> **Directions for this task**:
Reproduce each of the following items line for line, leaving out the pictures.

> **Input material**:
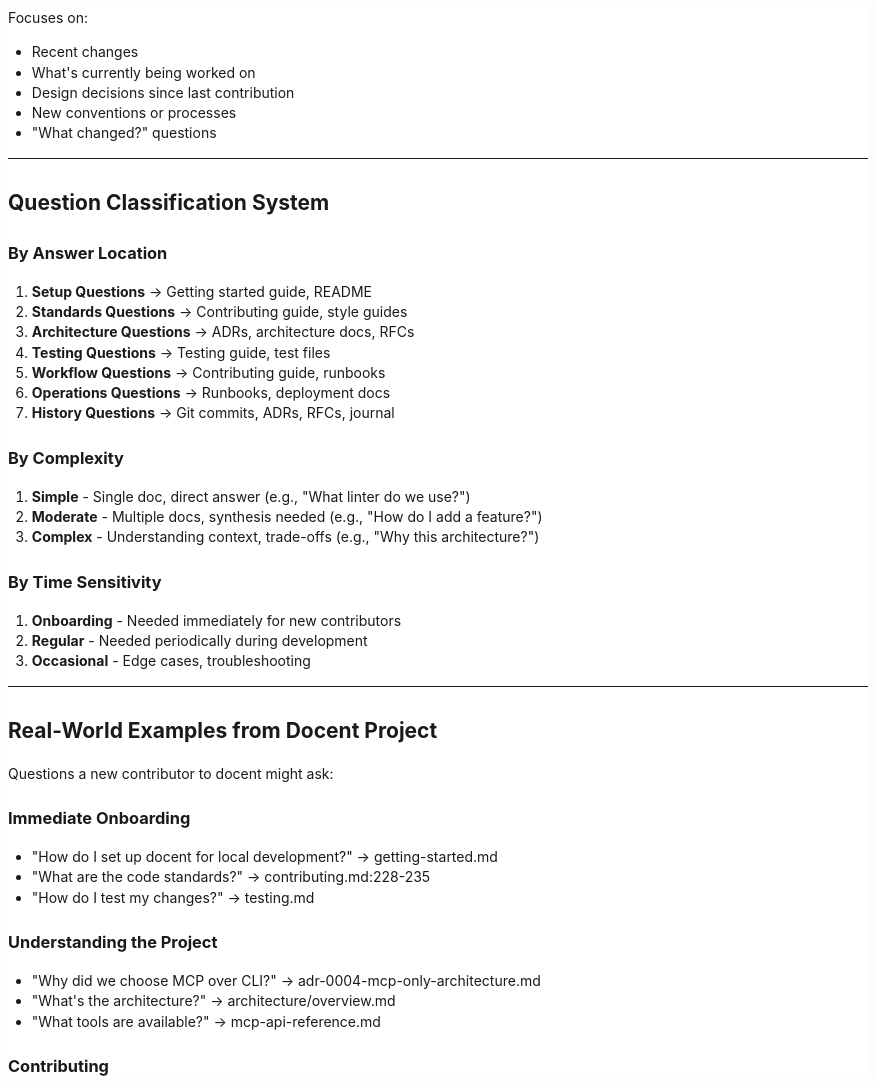 Focuses on:

- Recent changes
- What's currently being worked on
- Design decisions since last contribution
- New conventions or processes
- "What changed?" questions

---

## Question Classification System

### By Answer Location

1. **Setup Questions** → Getting started guide, README
2. **Standards Questions** → Contributing guide, style guides
3. **Architecture Questions** → ADRs, architecture docs, RFCs
4. **Testing Questions** → Testing guide, test files
5. **Workflow Questions** → Contributing guide, runbooks
6. **Operations Questions** → Runbooks, deployment docs
7. **History Questions** → Git commits, ADRs, RFCs, journal

### By Complexity

1. **Simple** - Single doc, direct answer (e.g., "What linter do we use?")
2. **Moderate** - Multiple docs, synthesis needed (e.g., "How do I add a feature?")
3. **Complex** - Understanding context, trade-offs (e.g., "Why this architecture?")

### By Time Sensitivity

1. **Onboarding** - Needed immediately for new contributors
2. **Regular** - Needed periodically during development
3. **Occasional** - Edge cases, troubleshooting

---

## Real-World Examples from Docent Project

Questions a new contributor to docent might ask:

### Immediate Onboarding

- "How do I set up docent for local development?" → getting-started.md
- "What are the code standards?" → contributing.md:228-235
- "How do I test my changes?" → testing.md

### Understanding the Project

- "Why did we choose MCP over CLI?" → adr-0004-mcp-only-architecture.md
- "What's the architecture?" → architecture/overview.md
- "What tools are available?" → mcp-api-reference.md

### Contributing
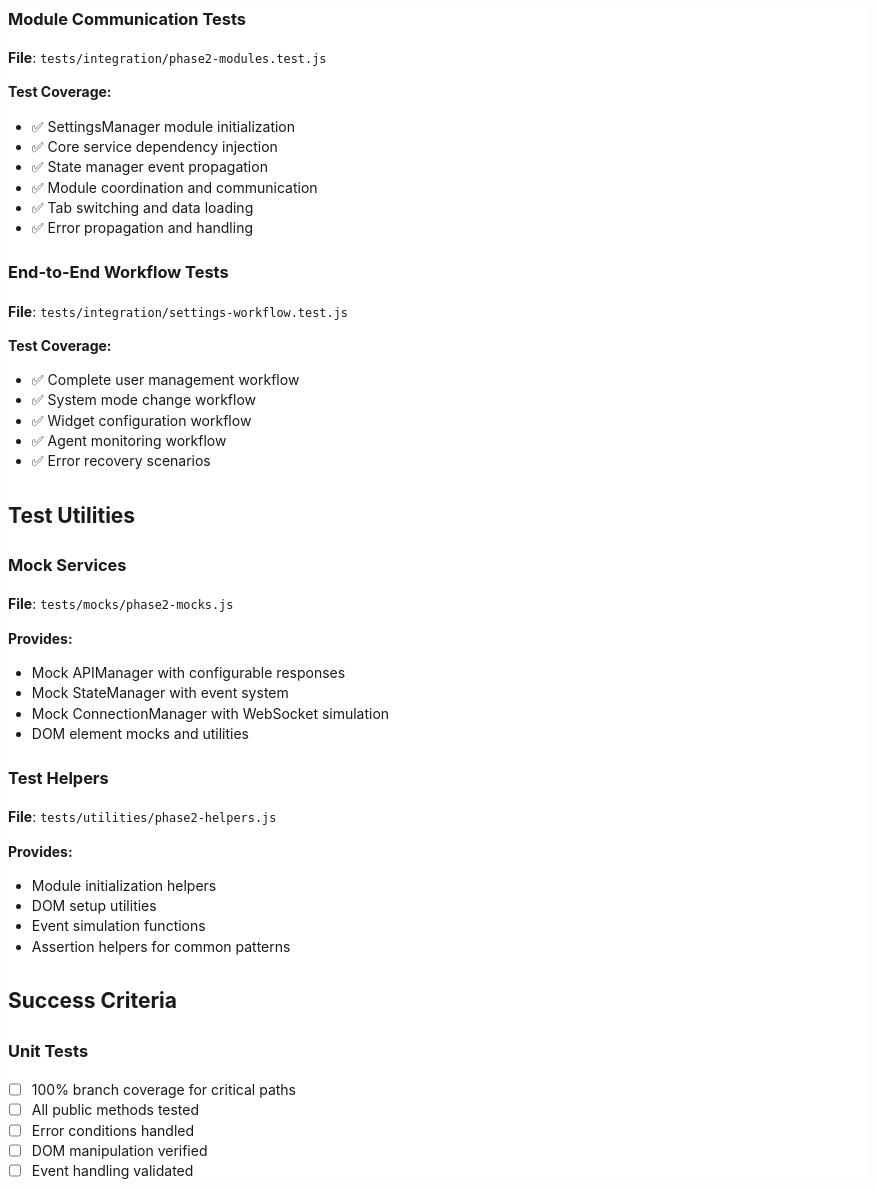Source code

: ### Module Communication Tests
**File**: `tests/integration/phase2-modules.test.js`

**Test Coverage:**
- ✅ SettingsManager module initialization
- ✅ Core service dependency injection
- ✅ State manager event propagation
- ✅ Module coordination and communication
- ✅ Tab switching and data loading
- ✅ Error propagation and handling

### End-to-End Workflow Tests
**File**: `tests/integration/settings-workflow.test.js`

**Test Coverage:**
- ✅ Complete user management workflow
- ✅ System mode change workflow
- ✅ Widget configuration workflow
- ✅ Agent monitoring workflow
- ✅ Error recovery scenarios

## Test Utilities

### Mock Services
**File**: `tests/mocks/phase2-mocks.js`

**Provides:**
- Mock APIManager with configurable responses
- Mock StateManager with event system
- Mock ConnectionManager with WebSocket simulation
- DOM element mocks and utilities

### Test Helpers
**File**: `tests/utilities/phase2-helpers.js`

**Provides:**
- Module initialization helpers
- DOM setup utilities
- Event simulation functions
- Assertion helpers for common patterns

## Success Criteria

### Unit Tests
- [ ] 100% branch coverage for critical paths
- [ ] All public methods tested
- [ ] Error conditions handled
- [ ] DOM manipulation verified
- [ ] Event handling validated
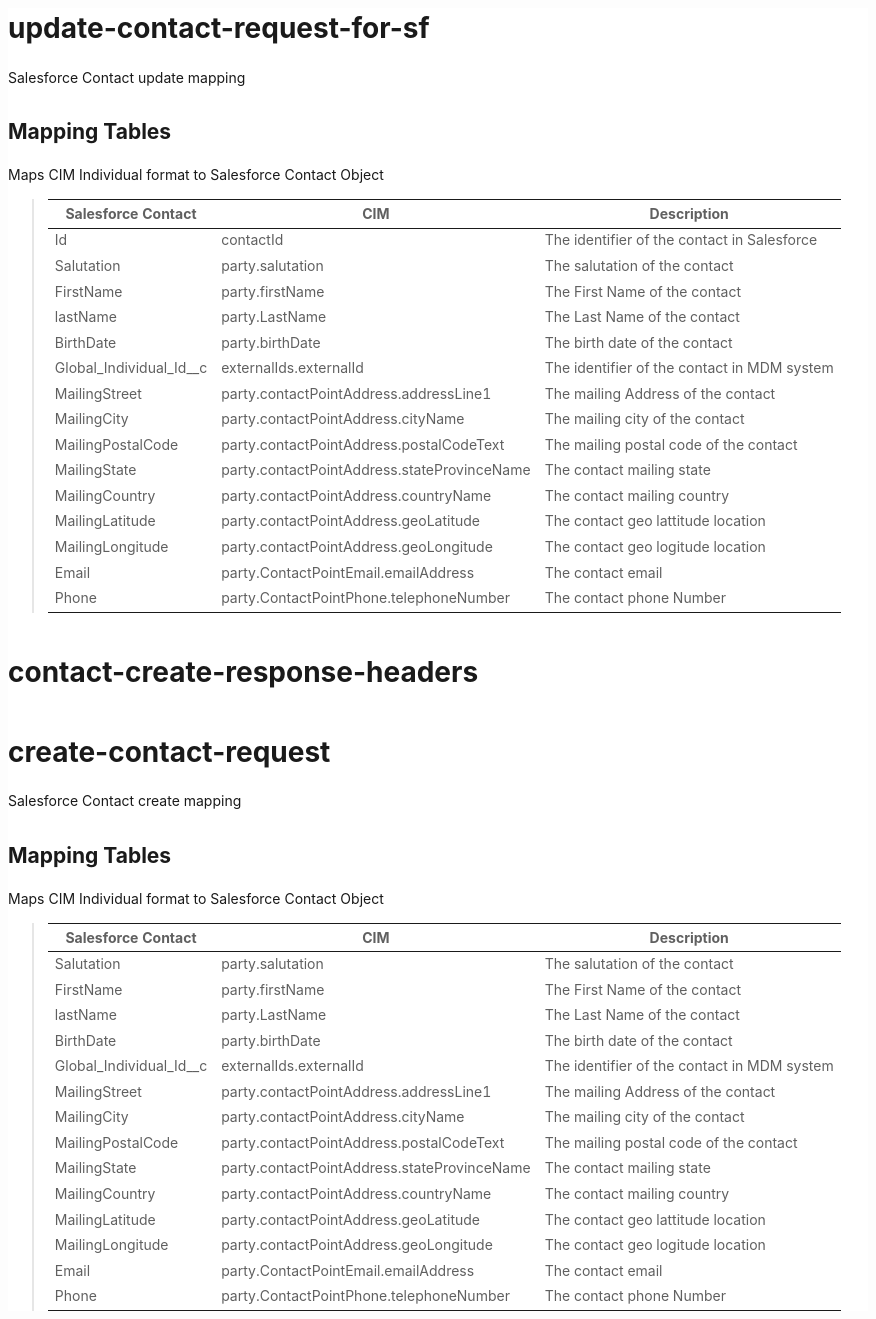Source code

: 
# update-contact-request-for-sf
Salesforce  Contact update  mapping

## Mapping Tables

Maps CIM Individual format to Salesforce Contact Object 

> | Salesforce  Contact | CIM | Description | 
> | ---- |---- |---- |
> | Id | contactId | The identifier of the contact in Salesforce | 
> | Salutation | party.salutation | The salutation of the contact | 
> | FirstName | party.firstName | The First Name of the contact | 
> | lastName | party.LastName | The Last Name of the contact | 
> | BirthDate | party.birthDate | The birth date of the contact | 
> | Global_Individual_Id__c | externalIds.externalId | The identifier of the contact in MDM system | 
> | MailingStreet | party.contactPointAddress.addressLine1 | The mailing Address of the contact | 
> | MailingCity | party.contactPointAddress.cityName | The mailing city of the contact | 
> | MailingPostalCode | party.contactPointAddress.postalCodeText | The mailing postal code of the contact | 
> | MailingState | party.contactPointAddress.stateProvinceName | The contact mailing state | 
> | MailingCountry | party.contactPointAddress.countryName | The contact mailing country | 
> | MailingLatitude | party.contactPointAddress.geoLatitude | The contact geo lattitude location | 
> | MailingLongitude | party.contactPointAddress.geoLongitude | The contact geo logitude location | 
> | Email | party.ContactPointEmail.emailAddress | The contact email | 
> | Phone | party.ContactPointPhone.telephoneNumber | The contact phone Number | 


# contact-create-response-headers

# create-contact-request
Salesforce  Contact create  mapping

## Mapping Tables

Maps CIM Individual format to Salesforce Contact Object 

> | Salesforce  Contact | CIM | Description | 
> | ---- |---- |---- |
> | Salutation | party.salutation | The salutation of the contact | 
> | FirstName | party.firstName | The First Name of the contact | 
> | lastName | party.LastName | The Last Name of the contact | 
> | BirthDate | party.birthDate | The birth date of the contact | 
> | Global_Individual_Id__c | externalIds.externalId | The identifier of the contact in MDM system | 
> | MailingStreet | party.contactPointAddress.addressLine1 | The mailing Address of the contact | 
> | MailingCity | party.contactPointAddress.cityName | The mailing city of the contact | 
> | MailingPostalCode | party.contactPointAddress.postalCodeText | The mailing postal code of the contact | 
> | MailingState | party.contactPointAddress.stateProvinceName | The contact mailing state | 
> | MailingCountry | party.contactPointAddress.countryName | The contact mailing country | 
> | MailingLatitude | party.contactPointAddress.geoLatitude | The contact geo lattitude location | 
> | MailingLongitude | party.contactPointAddress.geoLongitude | The contact geo logitude location | 
> | Email | party.ContactPointEmail.emailAddress | The contact email | 
> | Phone | party.ContactPointPhone.telephoneNumber | The contact phone Number | 
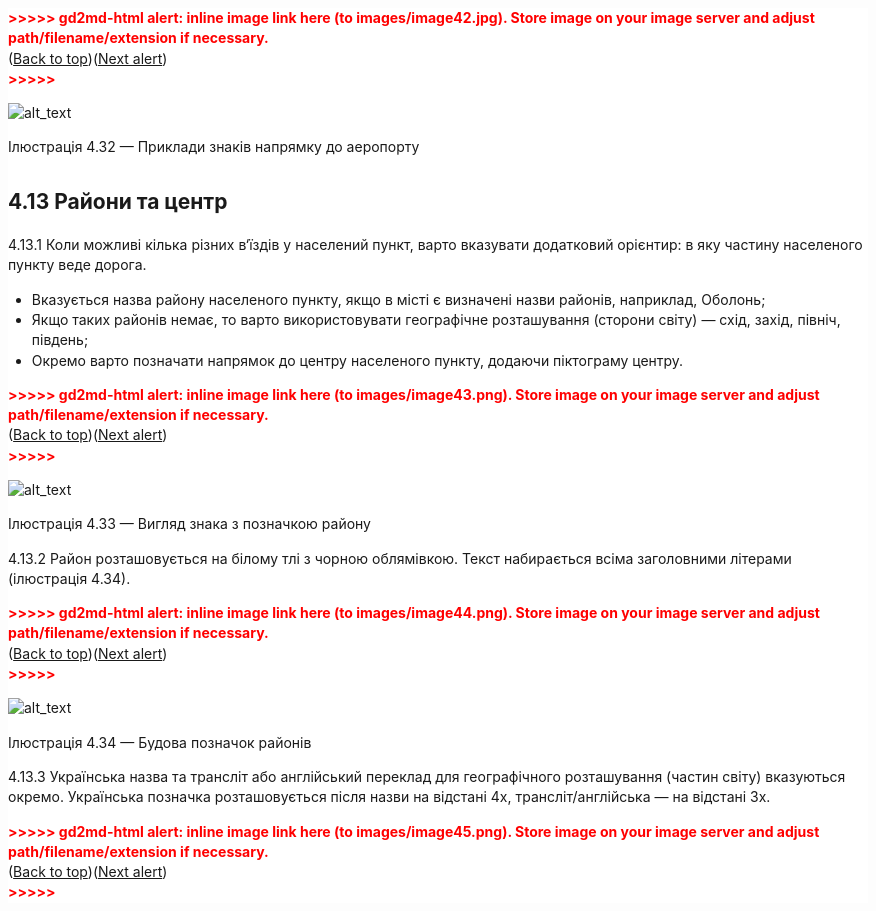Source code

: 
<p id="gdcalert42" ><span style="color: red; font-weight: bold">>>>>>  gd2md-html alert: inline image link here (to images/image42.jpg). Store image on your image server and adjust path/filename/extension if necessary. </span><br>(<a href="#">Back to top</a>)(<a href="#gdcalert43">Next alert</a>)<br><span style="color: red; font-weight: bold">>>>>> </span></p>


![alt_text](images/image42.jpg "image_tooltip")


Ілюстрація 4.32 — Приклади знаків напрямку до аеропорту


## 4.13 Райони та центр

4.13.1 Коли можливі кілька різних в‘їздів у населений пункт, варто вказувати додатковий орієнтир: в яку частину населеного пункту веде дорога.



*   Вказується назва району населеного пункту, якщо в місті є визначені назви районів, наприклад, Оболонь;
*   Якщо таких районів немає, то варто використовувати географічне розташування (сторони світу) — схід, захід, північ, південь;
*   Окремо варто позначати напрямок до центру населеного пункту, додаючи піктограму центру.



<p id="gdcalert43" ><span style="color: red; font-weight: bold">>>>>>  gd2md-html alert: inline image link here (to images/image43.png). Store image on your image server and adjust path/filename/extension if necessary. </span><br>(<a href="#">Back to top</a>)(<a href="#gdcalert44">Next alert</a>)<br><span style="color: red; font-weight: bold">>>>>> </span></p>


![alt_text](images/image43.png "image_tooltip")


Ілюстрація 4.33 — Вигляд знака з позначкою району

4.13.2 Район розташовується на білому тлі з чорною облямівкою. Текст набирається всіма заголовними літерами (ілюстрація 4.34).



<p id="gdcalert44" ><span style="color: red; font-weight: bold">>>>>>  gd2md-html alert: inline image link here (to images/image44.png). Store image on your image server and adjust path/filename/extension if necessary. </span><br>(<a href="#">Back to top</a>)(<a href="#gdcalert45">Next alert</a>)<br><span style="color: red; font-weight: bold">>>>>> </span></p>


![alt_text](images/image44.png "image_tooltip")


Ілюстрація 4.34 — Будова позначок районів

4.13.3 Українська назва та трансліт або англійський переклад для географічного розташування (частин світу) вказуються окремо. Українська позначка розташовується після назви на відстані 4х, трансліт/англійська — на відстані 3х.



<p id="gdcalert45" ><span style="color: red; font-weight: bold">>>>>>  gd2md-html alert: inline image link here (to images/image45.png). Store image on your image server and adjust path/filename/extension if necessary. </span><br>(<a href="#">Back to top</a>)(<a href="#gdcalert46">Next alert</a>)<br><span style="color: red; font-weight: bold">>>>>> </span></p>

> **Completed exercise**:
 Focuses on:

- Recent changes
- What's currently being worked on
- Design decisions since last contribution
- New conventions or processes
- "What changed?" questions

---

## Question Classification System

### By Answer Location

1. **Setup Questions** → Getting started guide, README
2. **Standards Questions** → Contributing guide, style guides
3. **Architecture Questions** → ADRs, architecture docs, RFCs
4. **Testing Questions** → Testing guide, test files
5. **Workflow Questions** → Contributing guide, runbooks
6. **Operations Questions** → Runbooks, deployment docs
7. **History Questions** → Git commits, ADRs, RFCs, journal

### By Complexity

1. **Simple** - Single doc, direct answer (e.g., "What linter do we use?")
2. **Moderate** - Multiple docs, synthesis needed (e.g., "How do I add a feature?")
3. **Complex** - Understanding context, trade-offs (e.g., "Why this architecture?")

### By Time Sensitivity

1. **Onboarding** - Needed immediately for new contributors
2. **Regular** - Needed periodically during development
3. **Occasional** - Edge cases, troubleshooting

---

## Real-World Examples from Docent Project

Questions a new contributor to docent might ask:

### Immediate Onboarding

- "How do I set up docent for local development?" → getting-started.md
- "What are the code standards?" → contributing.md:228-235
- "How do I test my changes?" → testing.md

### Understanding the Project

- "Why did we choose MCP over CLI?" → adr-0004-mcp-only-architecture.md
- "What's the architecture?" → architecture/overview.md
- "What tools are available?" → mcp-api-reference.md

### Contributing
Source code

: ### Module Communication Tests
**File**: `tests/integration/phase2-modules.test.js`

**Test Coverage:**
- ✅ SettingsManager module initialization
- ✅ Core service dependency injection
- ✅ State manager event propagation
- ✅ Module coordination and communication
- ✅ Tab switching and data loading
- ✅ Error propagation and handling

### End-to-End Workflow Tests
**File**: `tests/integration/settings-workflow.test.js`

**Test Coverage:**
- ✅ Complete user management workflow
- ✅ System mode change workflow
- ✅ Widget configuration workflow
- ✅ Agent monitoring workflow
- ✅ Error recovery scenarios

## Test Utilities

### Mock Services
**File**: `tests/mocks/phase2-mocks.js`

**Provides:**
- Mock APIManager with configurable responses
- Mock StateManager with event system
- Mock ConnectionManager with WebSocket simulation
- DOM element mocks and utilities

### Test Helpers
**File**: `tests/utilities/phase2-helpers.js`

**Provides:**
- Module initialization helpers
- DOM setup utilities
- Event simulation functions
- Assertion helpers for common patterns

## Success Criteria

### Unit Tests
- [ ] 100% branch coverage for critical paths
- [ ] All public methods tested
- [ ] Error conditions handled
- [ ] DOM manipulation verified
- [ ] Event handling validated
Source code

: 
# update-contact-request-for-sf
Salesforce  Contact update  mapping

## Mapping Tables

Maps CIM Individual format to Salesforce Contact Object 

> | Salesforce  Contact | CIM | Description | 
> | ---- |---- |---- |
> | Id | contactId | The identifier of the contact in Salesforce | 
> | Salutation | party.salutation | The salutation of the contact | 
> | FirstName | party.firstName | The First Name of the contact | 
> | lastName | party.LastName | The Last Name of the contact | 
> | BirthDate | party.birthDate | The birth date of the contact | 
> | Global_Individual_Id__c | externalIds.externalId | The identifier of the contact in MDM system | 
> | MailingStreet | party.contactPointAddress.addressLine1 | The mailing Address of the contact | 
> | MailingCity | party.contactPointAddress.cityName | The mailing city of the contact | 
> | MailingPostalCode | party.contactPointAddress.postalCodeText | The mailing postal code of the contact | 
> | MailingState | party.contactPointAddress.stateProvinceName | The contact mailing state | 
> | MailingCountry | party.contactPointAddress.countryName | The contact mailing country | 
> | MailingLatitude | party.contactPointAddress.geoLatitude | The contact geo lattitude location | 
> | MailingLongitude | party.contactPointAddress.geoLongitude | The contact geo logitude location | 
> | Email | party.ContactPointEmail.emailAddress | The contact email | 
> | Phone | party.ContactPointPhone.telephoneNumber | The contact phone Number | 


# contact-create-response-headers

# create-contact-request
Salesforce  Contact create  mapping

## Mapping Tables

Maps CIM Individual format to Salesforce Contact Object 

> | Salesforce  Contact | CIM | Description | 
> | ---- |---- |---- |
> | Salutation | party.salutation | The salutation of the contact | 
> | FirstName | party.firstName | The First Name of the contact | 
> | lastName | party.LastName | The Last Name of the contact | 
> | BirthDate | party.birthDate | The birth date of the contact | 
> | Global_Individual_Id__c | externalIds.externalId | The identifier of the contact in MDM system | 
> | MailingStreet | party.contactPointAddress.addressLine1 | The mailing Address of the contact | 
> | MailingCity | party.contactPointAddress.cityName | The mailing city of the contact | 
> | MailingPostalCode | party.contactPointAddress.postalCodeText | The mailing postal code of the contact | 
> | MailingState | party.contactPointAddress.stateProvinceName | The contact mailing state | 
> | MailingCountry | party.contactPointAddress.countryName | The contact mailing country | 
> | MailingLatitude | party.contactPointAddress.geoLatitude | The contact geo lattitude location | 
> | MailingLongitude | party.contactPointAddress.geoLongitude | The contact geo logitude location | 
> | Email | party.ContactPointEmail.emailAddress | The contact email | 
> | Phone | party.ContactPointPhone.telephoneNumber | The contact phone Number | 
Source code

: 
<p id="gdcalert42" ><span style="color: red; font-weight: bold">>>>>>  gd2md-html alert: inline image link here (to images/image42.jpg). Store image on your image server and adjust path/filename/extension if necessary. </span><br>(<a href="#">Back to top</a>)(<a href="#gdcalert43">Next alert</a>)<br><span style="color: red; font-weight: bold">>>>>> </span></p>


![alt_text](images/image42.jpg "image_tooltip")


Ілюстрація 4.32 — Приклади знаків напрямку до аеропорту


## 4.13 Райони та центр

4.13.1 Коли можливі кілька різних в‘їздів у населений пункт, варто вказувати додатковий орієнтир: в яку частину населеного пункту веде дорога.



*   Вказується назва району населеного пункту, якщо в місті є визначені назви районів, наприклад, Оболонь;
*   Якщо таких районів немає, то варто використовувати географічне розташування (сторони світу) — схід, захід, північ, південь;
*   Окремо варто позначати напрямок до центру населеного пункту, додаючи піктограму центру.



<p id="gdcalert43" ><span style="color: red; font-weight: bold">>>>>>  gd2md-html alert: inline image link here (to images/image43.png). Store image on your image server and adjust path/filename/extension if necessary. </span><br>(<a href="#">Back to top</a>)(<a href="#gdcalert44">Next alert</a>)<br><span style="color: red; font-weight: bold">>>>>> </span></p>


![alt_text](images/image43.png "image_tooltip")


Ілюстрація 4.33 — Вигляд знака з позначкою району

4.13.2 Район розташовується на білому тлі з чорною облямівкою. Текст набирається всіма заголовними літерами (ілюстрація 4.34).



<p id="gdcalert44" ><span style="color: red; font-weight: bold">>>>>>  gd2md-html alert: inline image link here (to images/image44.png). Store image on your image server and adjust path/filename/extension if necessary. </span><br>(<a href="#">Back to top</a>)(<a href="#gdcalert45">Next alert</a>)<br><span style="color: red; font-weight: bold">>>>>> </span></p>


![alt_text](images/image44.png "image_tooltip")


Ілюстрація 4.34 — Будова позначок районів

4.13.3 Українська назва та трансліт або англійський переклад для географічного розташування (частин світу) вказуються окремо. Українська позначка розташовується після назви на відстані 4х, трансліт/англійська — на відстані 3х.



<p id="gdcalert45" ><span style="color: red; font-weight: bold">>>>>>  gd2md-html alert: inline image link here (to images/image45.png). Store image on your image server and adjust path/filename/extension if necessary. </span><br>(<a href="#">Back to top</a>)(<a href="#gdcalert46">Next alert</a>)<br><span style="color: red; font-weight: bold">>>>>> </span></p>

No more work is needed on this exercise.